Islam memandang persoalan ini dari sudut yang sangat berbeda. Dalam Islam, penguasa bukan sekadar administrator, melainkan raa’in—pengurus urusan rakyat—dan junnah—pelindung dari segala mara bahaya.
Rasulullah SAW menegaskan,
“Imam (pemimpin) adalah pengurus rakyat dan ia akan dimintai pertanggungjawaban atas rakyat yang diurusnya.”(HR. Bukhari dan Muslim).
Karena itu, bencana bukan hanya soal takdir, tetapi juga ujian kepemimpinan. Negara wajib hadir jauh sebelum bencana terjadi, bukan sekadar datang setelah semuanya terlambat.
Dalam sistem Islam (Khilafah), pencegahan menjadi fondasi utama. Lingkungan dipandang sebagai amanah, bukan komoditas.
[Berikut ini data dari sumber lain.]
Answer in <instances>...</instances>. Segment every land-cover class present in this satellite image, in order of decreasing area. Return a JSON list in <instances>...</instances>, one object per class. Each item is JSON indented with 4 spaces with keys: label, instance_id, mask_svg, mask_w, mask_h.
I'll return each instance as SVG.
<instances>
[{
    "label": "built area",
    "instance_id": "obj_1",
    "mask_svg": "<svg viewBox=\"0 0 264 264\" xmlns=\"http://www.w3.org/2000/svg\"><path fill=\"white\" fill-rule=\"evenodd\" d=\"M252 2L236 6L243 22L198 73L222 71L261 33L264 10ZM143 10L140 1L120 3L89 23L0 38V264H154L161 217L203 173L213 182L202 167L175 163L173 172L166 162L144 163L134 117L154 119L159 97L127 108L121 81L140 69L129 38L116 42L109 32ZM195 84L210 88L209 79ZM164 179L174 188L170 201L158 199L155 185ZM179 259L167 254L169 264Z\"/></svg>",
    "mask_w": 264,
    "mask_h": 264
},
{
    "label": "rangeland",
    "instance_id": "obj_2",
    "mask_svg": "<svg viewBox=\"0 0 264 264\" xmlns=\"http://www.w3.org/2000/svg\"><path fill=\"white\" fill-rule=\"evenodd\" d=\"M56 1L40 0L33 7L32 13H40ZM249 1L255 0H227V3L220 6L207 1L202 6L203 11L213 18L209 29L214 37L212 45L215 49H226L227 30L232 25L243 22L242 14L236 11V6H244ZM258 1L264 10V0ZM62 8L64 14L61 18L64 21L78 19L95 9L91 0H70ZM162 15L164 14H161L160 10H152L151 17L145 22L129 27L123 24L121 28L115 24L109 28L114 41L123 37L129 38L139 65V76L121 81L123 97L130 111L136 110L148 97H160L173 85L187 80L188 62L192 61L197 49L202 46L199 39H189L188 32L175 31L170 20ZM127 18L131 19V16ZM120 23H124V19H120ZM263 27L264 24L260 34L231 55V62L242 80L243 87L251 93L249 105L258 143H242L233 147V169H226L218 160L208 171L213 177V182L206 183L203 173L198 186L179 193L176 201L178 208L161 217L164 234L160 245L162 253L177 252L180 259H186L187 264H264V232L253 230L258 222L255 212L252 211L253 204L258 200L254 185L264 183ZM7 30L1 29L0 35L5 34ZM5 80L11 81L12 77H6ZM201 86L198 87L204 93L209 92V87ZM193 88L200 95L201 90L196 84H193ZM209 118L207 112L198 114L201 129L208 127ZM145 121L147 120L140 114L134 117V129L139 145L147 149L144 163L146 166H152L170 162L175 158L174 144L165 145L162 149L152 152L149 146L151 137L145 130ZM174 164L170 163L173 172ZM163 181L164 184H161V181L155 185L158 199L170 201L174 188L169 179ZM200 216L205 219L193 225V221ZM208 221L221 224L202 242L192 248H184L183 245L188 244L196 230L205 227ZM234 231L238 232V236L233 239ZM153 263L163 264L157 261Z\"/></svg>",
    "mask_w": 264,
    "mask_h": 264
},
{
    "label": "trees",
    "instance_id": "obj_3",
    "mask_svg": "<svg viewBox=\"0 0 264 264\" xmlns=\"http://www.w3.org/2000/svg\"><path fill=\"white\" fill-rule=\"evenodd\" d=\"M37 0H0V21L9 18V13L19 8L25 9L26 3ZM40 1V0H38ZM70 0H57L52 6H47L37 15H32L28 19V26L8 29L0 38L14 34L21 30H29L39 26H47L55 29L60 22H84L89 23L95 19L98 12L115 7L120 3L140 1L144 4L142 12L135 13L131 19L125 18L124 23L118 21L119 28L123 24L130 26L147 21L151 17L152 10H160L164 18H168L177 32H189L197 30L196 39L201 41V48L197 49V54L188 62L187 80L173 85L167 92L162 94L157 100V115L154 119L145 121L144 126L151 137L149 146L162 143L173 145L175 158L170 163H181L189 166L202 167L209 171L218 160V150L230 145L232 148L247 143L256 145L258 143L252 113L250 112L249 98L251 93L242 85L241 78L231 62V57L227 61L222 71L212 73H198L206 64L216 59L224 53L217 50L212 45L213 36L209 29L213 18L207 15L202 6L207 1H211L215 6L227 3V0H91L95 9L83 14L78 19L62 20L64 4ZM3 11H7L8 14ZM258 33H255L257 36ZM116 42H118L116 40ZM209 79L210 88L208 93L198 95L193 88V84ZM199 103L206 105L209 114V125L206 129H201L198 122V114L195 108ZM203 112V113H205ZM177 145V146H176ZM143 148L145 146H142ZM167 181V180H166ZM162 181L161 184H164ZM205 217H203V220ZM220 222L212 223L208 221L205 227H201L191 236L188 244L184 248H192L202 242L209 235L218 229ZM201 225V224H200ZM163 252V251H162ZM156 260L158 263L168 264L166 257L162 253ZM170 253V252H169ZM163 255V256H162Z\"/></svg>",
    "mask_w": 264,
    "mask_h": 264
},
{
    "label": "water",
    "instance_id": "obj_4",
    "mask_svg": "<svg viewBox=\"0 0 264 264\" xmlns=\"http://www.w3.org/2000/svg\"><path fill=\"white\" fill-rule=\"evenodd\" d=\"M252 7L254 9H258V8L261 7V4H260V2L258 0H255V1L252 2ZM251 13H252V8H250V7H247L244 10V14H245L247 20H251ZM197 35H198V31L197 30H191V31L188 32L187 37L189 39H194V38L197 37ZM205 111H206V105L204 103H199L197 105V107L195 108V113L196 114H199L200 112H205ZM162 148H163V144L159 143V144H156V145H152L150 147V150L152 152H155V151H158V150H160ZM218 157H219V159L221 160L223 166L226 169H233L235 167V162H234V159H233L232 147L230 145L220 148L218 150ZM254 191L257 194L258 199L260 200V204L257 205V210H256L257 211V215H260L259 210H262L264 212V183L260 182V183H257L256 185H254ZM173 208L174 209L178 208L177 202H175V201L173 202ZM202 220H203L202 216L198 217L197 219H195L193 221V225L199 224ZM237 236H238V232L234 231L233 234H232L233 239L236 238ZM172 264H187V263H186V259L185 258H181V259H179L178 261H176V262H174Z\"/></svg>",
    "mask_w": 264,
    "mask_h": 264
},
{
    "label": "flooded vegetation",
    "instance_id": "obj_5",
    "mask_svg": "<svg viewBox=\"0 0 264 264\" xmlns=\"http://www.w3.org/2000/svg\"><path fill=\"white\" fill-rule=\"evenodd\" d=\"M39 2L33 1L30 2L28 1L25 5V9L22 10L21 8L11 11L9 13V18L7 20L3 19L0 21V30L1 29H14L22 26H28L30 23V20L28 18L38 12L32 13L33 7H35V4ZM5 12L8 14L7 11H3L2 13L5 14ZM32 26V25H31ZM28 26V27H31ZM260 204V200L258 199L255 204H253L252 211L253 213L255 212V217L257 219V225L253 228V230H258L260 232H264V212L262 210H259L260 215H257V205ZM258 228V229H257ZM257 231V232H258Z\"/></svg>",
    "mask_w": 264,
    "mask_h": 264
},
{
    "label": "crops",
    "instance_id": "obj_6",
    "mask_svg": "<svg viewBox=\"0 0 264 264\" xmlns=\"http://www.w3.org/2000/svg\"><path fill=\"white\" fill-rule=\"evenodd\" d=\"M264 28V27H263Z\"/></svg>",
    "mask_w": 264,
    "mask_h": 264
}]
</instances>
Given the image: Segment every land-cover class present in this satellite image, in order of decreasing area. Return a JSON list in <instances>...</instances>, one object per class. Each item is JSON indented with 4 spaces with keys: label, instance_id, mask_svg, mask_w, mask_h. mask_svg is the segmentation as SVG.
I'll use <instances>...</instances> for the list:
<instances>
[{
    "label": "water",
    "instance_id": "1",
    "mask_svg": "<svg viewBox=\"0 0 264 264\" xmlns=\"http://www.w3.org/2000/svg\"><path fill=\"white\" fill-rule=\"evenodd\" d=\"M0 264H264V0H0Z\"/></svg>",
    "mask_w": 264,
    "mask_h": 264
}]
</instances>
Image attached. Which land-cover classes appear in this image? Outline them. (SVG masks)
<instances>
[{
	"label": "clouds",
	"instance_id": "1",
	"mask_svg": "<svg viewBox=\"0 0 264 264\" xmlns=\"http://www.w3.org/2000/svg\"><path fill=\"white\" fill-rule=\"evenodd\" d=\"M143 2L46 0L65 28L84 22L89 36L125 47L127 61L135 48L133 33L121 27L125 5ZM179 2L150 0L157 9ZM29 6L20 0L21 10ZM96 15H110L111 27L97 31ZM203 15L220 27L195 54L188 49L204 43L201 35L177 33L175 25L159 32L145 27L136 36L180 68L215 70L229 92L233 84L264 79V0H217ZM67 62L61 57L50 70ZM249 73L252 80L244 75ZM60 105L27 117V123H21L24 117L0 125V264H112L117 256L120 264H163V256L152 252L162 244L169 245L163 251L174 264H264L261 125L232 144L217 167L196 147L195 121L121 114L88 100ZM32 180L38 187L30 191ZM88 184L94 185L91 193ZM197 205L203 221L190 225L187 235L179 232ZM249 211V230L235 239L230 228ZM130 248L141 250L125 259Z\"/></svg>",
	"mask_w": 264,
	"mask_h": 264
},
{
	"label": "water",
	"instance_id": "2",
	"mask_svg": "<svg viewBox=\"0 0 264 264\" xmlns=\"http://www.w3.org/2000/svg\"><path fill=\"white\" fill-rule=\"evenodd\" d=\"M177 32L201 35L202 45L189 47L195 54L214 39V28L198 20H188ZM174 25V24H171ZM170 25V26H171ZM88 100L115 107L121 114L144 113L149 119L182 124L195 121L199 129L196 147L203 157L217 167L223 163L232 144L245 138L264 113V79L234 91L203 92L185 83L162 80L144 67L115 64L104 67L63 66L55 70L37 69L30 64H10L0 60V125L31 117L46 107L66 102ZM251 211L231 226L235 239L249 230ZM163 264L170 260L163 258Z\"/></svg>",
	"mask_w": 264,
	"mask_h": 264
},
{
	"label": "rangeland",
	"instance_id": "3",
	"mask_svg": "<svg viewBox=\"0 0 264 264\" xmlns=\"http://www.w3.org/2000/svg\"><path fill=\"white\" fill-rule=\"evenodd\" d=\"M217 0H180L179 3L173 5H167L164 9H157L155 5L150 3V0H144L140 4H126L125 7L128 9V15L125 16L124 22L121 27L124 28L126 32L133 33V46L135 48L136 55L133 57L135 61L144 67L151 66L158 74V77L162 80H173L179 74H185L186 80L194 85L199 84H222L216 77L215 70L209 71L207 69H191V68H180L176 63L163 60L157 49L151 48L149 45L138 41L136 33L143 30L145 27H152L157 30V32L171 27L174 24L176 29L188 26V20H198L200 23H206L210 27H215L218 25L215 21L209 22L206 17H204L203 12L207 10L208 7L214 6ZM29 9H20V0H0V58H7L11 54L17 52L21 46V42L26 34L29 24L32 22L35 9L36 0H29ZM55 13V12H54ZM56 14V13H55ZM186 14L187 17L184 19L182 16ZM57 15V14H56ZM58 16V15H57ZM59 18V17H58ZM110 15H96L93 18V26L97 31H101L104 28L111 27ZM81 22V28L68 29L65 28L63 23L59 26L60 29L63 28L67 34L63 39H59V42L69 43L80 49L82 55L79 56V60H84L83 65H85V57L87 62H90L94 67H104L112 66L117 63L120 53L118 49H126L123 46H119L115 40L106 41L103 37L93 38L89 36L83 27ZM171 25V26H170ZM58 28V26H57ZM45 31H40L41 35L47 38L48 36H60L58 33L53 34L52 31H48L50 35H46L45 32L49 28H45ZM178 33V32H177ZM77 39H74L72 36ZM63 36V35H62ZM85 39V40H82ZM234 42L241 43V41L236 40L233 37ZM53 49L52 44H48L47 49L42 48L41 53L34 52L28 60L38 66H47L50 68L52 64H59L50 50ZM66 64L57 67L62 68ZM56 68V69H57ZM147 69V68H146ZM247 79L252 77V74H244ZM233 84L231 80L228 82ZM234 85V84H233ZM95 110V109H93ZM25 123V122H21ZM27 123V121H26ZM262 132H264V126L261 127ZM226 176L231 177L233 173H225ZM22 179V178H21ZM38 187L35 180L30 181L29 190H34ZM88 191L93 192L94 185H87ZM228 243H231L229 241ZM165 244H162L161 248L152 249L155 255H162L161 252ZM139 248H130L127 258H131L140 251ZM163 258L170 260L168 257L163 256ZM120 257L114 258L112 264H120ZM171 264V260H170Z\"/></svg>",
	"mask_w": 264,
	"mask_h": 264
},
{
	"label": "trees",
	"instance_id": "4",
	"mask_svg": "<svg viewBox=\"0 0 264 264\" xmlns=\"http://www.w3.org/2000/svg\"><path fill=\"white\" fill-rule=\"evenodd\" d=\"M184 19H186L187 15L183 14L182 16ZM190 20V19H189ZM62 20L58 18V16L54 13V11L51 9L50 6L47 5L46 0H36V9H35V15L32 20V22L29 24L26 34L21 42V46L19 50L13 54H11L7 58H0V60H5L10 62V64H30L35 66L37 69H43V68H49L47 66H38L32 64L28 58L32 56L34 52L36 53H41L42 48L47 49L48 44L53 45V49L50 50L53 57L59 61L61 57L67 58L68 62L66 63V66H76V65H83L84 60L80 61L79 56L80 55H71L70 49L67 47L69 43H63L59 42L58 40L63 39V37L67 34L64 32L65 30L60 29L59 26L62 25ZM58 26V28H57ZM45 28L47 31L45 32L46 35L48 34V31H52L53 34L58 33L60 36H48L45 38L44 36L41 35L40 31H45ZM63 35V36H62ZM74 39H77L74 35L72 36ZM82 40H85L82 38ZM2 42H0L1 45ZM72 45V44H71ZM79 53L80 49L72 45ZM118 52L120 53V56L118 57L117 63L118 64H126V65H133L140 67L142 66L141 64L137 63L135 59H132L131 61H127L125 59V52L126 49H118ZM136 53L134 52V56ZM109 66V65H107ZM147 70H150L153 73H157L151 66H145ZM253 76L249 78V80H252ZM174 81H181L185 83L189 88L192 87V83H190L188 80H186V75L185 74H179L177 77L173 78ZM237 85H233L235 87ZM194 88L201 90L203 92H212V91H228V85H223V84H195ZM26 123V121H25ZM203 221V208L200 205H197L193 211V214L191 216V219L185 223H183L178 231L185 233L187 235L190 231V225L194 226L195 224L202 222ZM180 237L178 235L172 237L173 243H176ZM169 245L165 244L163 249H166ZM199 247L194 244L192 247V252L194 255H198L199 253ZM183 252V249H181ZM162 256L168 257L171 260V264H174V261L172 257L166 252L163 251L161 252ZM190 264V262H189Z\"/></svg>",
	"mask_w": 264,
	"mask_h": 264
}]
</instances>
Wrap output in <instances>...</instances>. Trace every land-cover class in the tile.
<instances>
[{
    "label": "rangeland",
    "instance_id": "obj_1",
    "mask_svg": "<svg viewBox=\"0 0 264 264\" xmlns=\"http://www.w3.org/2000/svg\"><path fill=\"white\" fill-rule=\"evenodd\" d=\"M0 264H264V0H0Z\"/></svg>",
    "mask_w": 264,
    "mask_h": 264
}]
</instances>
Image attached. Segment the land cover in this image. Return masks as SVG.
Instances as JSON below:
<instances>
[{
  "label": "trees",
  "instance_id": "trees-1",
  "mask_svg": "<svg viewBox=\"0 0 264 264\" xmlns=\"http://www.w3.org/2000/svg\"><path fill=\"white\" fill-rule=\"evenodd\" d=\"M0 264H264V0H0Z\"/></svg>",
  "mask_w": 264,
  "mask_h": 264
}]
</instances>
Tata ruang disusun berbasis keselamatan jiwa, bukan kepentingan profit.
Hutan dilindungi secara serius, daerah resapan dijaga, aliran sungai dipelihara, dan eksploitasi alam yang berpotensi menimbulkan kerusakan dicegah sejak awal. Allah SWT telah mengingatkan, “Telah tampak kerusakan di darat dan di laut disebabkan oleh perbuatan tangan manusia.”(QS. Ar-Rum: 41).
Jika bencana tetap terjadi, negara Islam bergerak cepat dan menyeluruh. Evakuasi dilakukan segera tanpa menunggu viral. Bantuan disalurkan merata dan bermartabat. Seluruh sumber daya dimobilisasi, dengan pendanaan dari Baitul Mal, sehingga penanganan bencana tidak bergantung pada utang, donasi sporadis, atau belas kasihan semata.
Rakyat diperlakukan sebagai amanah yang wajib dilindungi, bukan sebagai angka statistik penderitaan. Pada akhirnya, kaleidoskop bencana 2025 seharusnya menjadi cermin besar bagi negeri ini. Selama negara masih dikelola dengan sistem yang menomorsatukan keuntungan dan menomorduakan keselamatan rakyat, bencana akan terus berulang dengan wajah yang berbeda.
Islam menawarkan jalan yang lebih manusiawi—menjadikan keselamatan rakyat sebagai prioritas, alam sebagai amanah, dan penguasa sebagai pelindung sejati. Tanpa perubahan mendasar itu, setiap akhir tahun kita hanya akan kembali membuka kaleidoskop yang sama: penuh warna, tetapi sarat duka.